Location : la loi Alur s’applique à tous les congés délivrés, même aux baux antérieurs

le 1 décembre 2017

Les propriétaires qui délivrent un congé de reprise à leur locataire doivent respecter les nouvelles règles imposées par la loi Alur en matière d’offre de relogement. Et ce, même si le bail a été signé avant l’entrée en vigueur de ce texte.

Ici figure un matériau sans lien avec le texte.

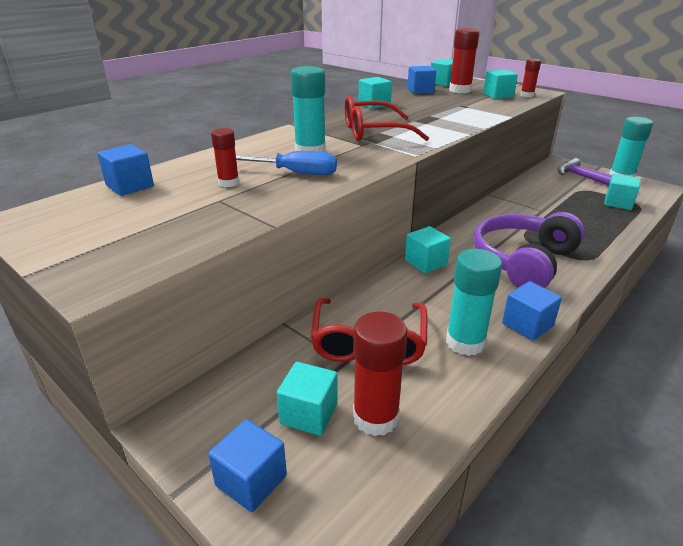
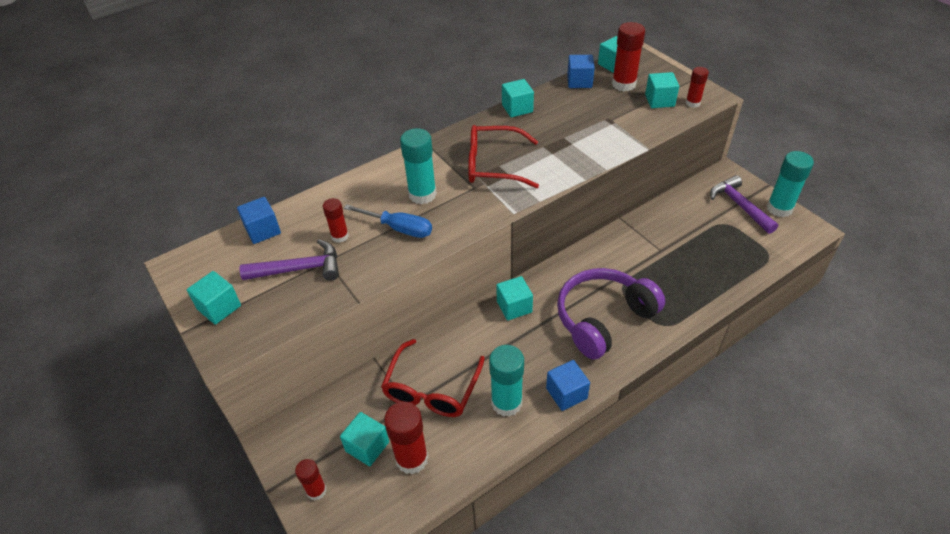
camera: 15 degrees right, 15 degrees up
blue cube [208,419,287,512] -> red glue stick [295,459,327,501]
turquoise cube [604,174,640,210] -> turquoise cube moved to [187,271,241,325]
none -> purple hammer [239,239,339,281]

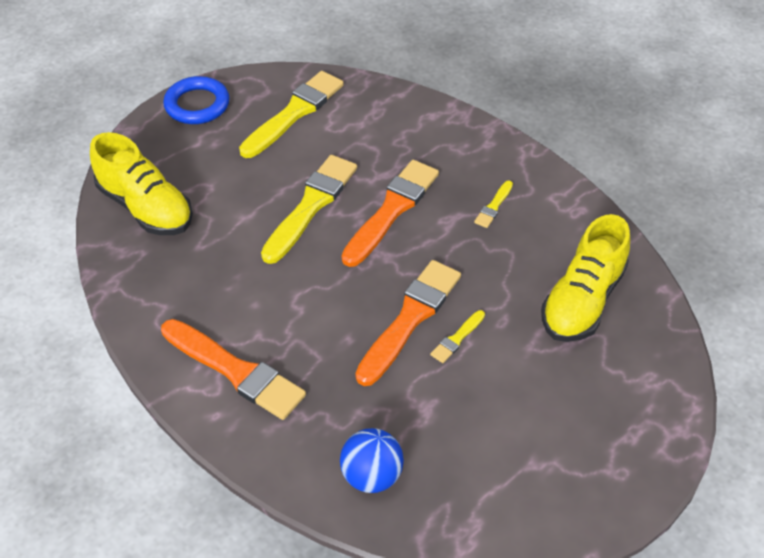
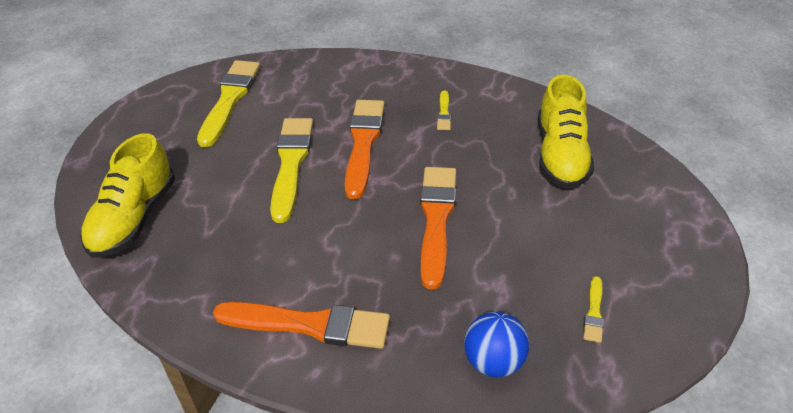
camera: 25 degrees left, 5 degrees down
yellow shoe [90,132,193,235] -> yellow shoe turned 90 degrees clockwise [80,133,175,258]
blue ring [163,76,230,124] -> none
yellow brush [430,310,485,363] -> yellow brush moved to [583,276,604,343]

Location : la loi Alur s’applique à tous les congés délivrés, même aux baux antérieurs

Patrick J. – Fotolia

Dans une affaire, les nouveaux acquéreurs d’une maison d’habitation, occupée depuis 1982 par une personne âgée de 66 ans, ont délivré à cette locataire, un congé pour reprise au profit de leur fille, au visa de l’article 15 de la loi du 6 juillet 1989 portant sur les baux d’habitation. Estimant que, conformément à la loi Alur, cette demande de rupture de bail aurait dû être faite avec une offre de relogement, la locataire a obtenu en justice la nullité du congé.

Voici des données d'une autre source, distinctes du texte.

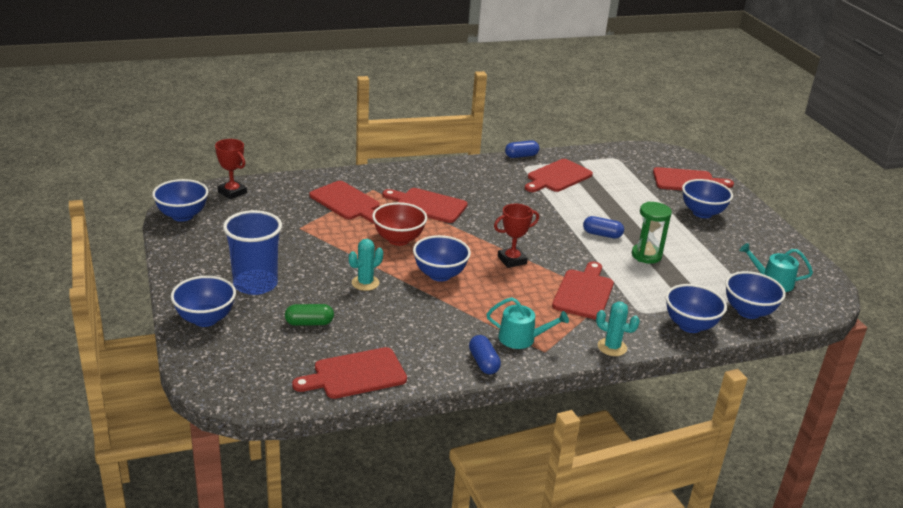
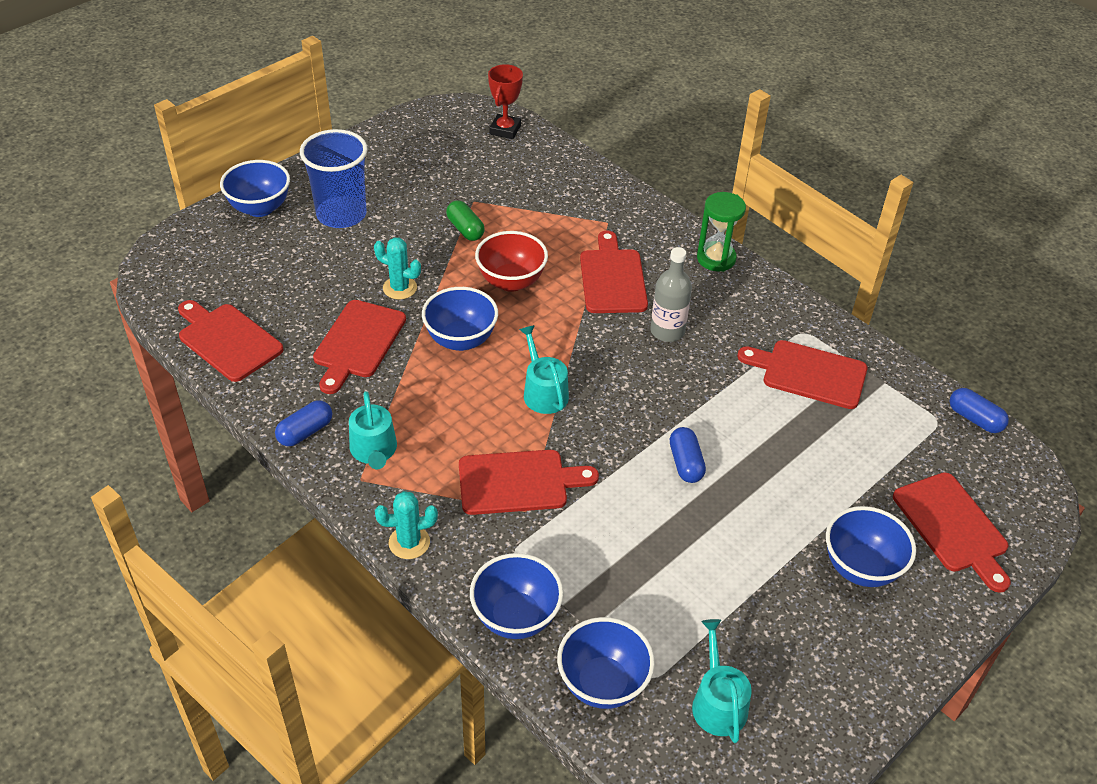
camera: 65 degrees right, 15 degrees up
blue bowl [152,179,208,222] -> none
green capsule [285,304,334,326] -> green capsule moved to [446,200,485,241]
red cutting board [309,181,380,223] -> red cutting board moved to [313,300,406,394]
red trophy [494,204,539,268] -> turquoise watering can [519,325,569,414]
blue capsule [505,140,539,158] -> blue capsule moved to [950,388,1009,433]
turquoise cactus [596,301,640,356] -> turquoise cactus turned 75 degrees clockwise [375,491,438,559]
green hourglass [632,202,672,264] -> green hourglass moved to [697,192,746,272]
none -> grey bottle [651,247,692,342]

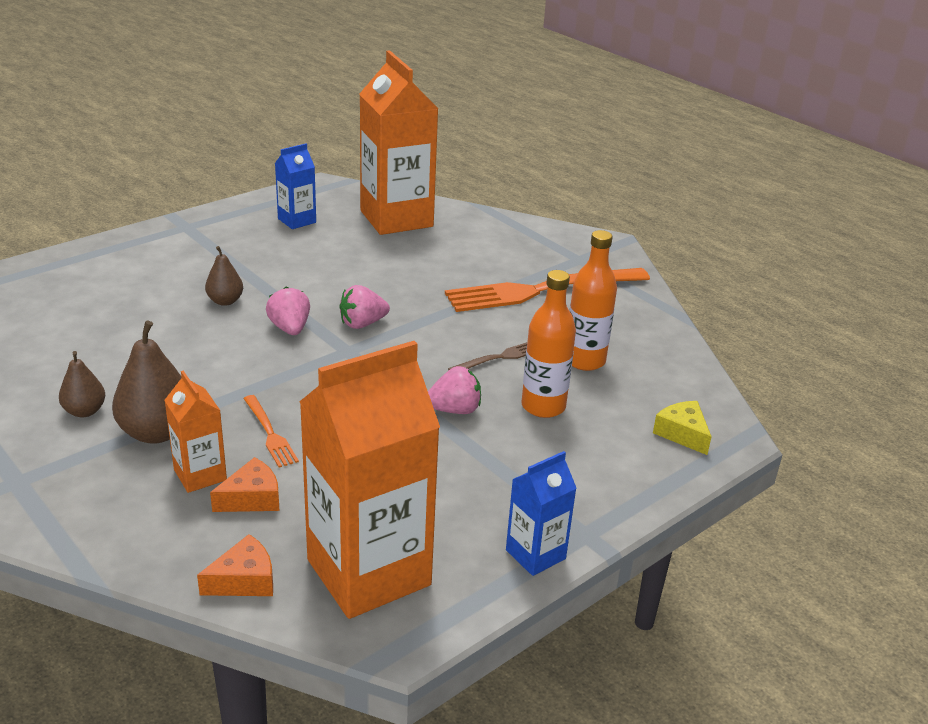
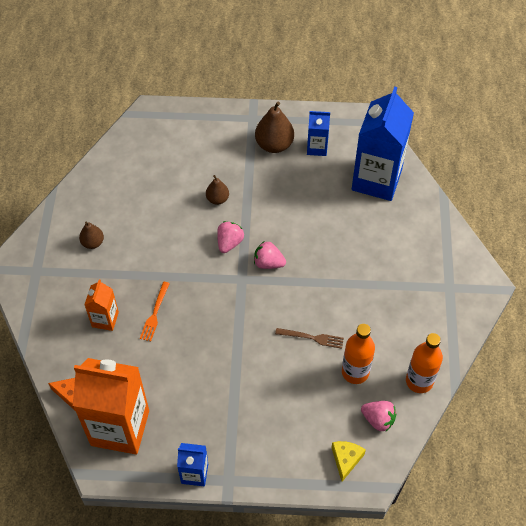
camera: 45 degrees right, 25 degrees up
brown pear [112,320,182,444] -> brown pear moved to [255,102,294,153]
orange cheese [210,457,279,512] -> none
orange carton [360,51,438,235] -> blue carton [352,87,414,201]
pink strawberry [428,366,481,414] -> pink strawberry moved to [361,401,396,431]
orange fork [445,268,650,312] -> none
orange bottle [521,270,576,418] -> orange bottle moved to [406,333,443,393]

En effet, l’article 15 III de la loi du 6 juillet 1989 sur les baux d’habitation, modifiée en 2014 (loi alur)et en 2015 (loi macron), précise que lorsque le bailleur veut donner un congé à un locataire âgé de plus de 65 ans, dont les ressources sont inférieurs aux plafonds de revenus applicables aux logements sociaux conventionnés, il doit lui proposer un autre logement correspondant à ses besoins et à ses possibilités.
Pour contester cette décision, les propriétaires indiquaient que le bail ayant été signé avant l’entrée en vigueur de la loi Alur, la locataire ne pouvait bénéficier des nouvelles règles concernant l’offre de relogement. Selon eux, c’est l’ancien dispositif qui doit l’appliquer. Celui-ci imposait au bailleur d’assortir son congé pour reprise d’une proposition de relogement lorsque le locataire avait plus de soixante-dix ans et que ses ressources annuelles étaient inférieures à une fois et demie le montant annuel du Smic (Salaire minimum interprofessionnel de croissance). Malgré ces arguments, les juges n’ont pas donné raison aux propriétaires.

Comme en appel, la Cour de cassation estime que l’article 15, III de la loi de 1989 dans sa rédaction issue de la loi Alur du 24 mars 2014 s’applique à un congé délivré en septembre 2014 alors même que le bail avait été signé antérieurement à l’entrée en vigueur du texte.
Dans cette affaire, les juges ont ainsi considéré que le congé donné, sans offre de relogement à la locataire âgée de 66 ans et disposant de ressources inférieures au plafond en vigueur pour l’attribution des logements locatifs conventionnés doit être annulé.
Par ailleurs, la loi Macron du 6 août 2015 a prévu que l’article 15 de la loi du 6 juillet 1989 est d’application immédiate pour les contrats en cours à cette date.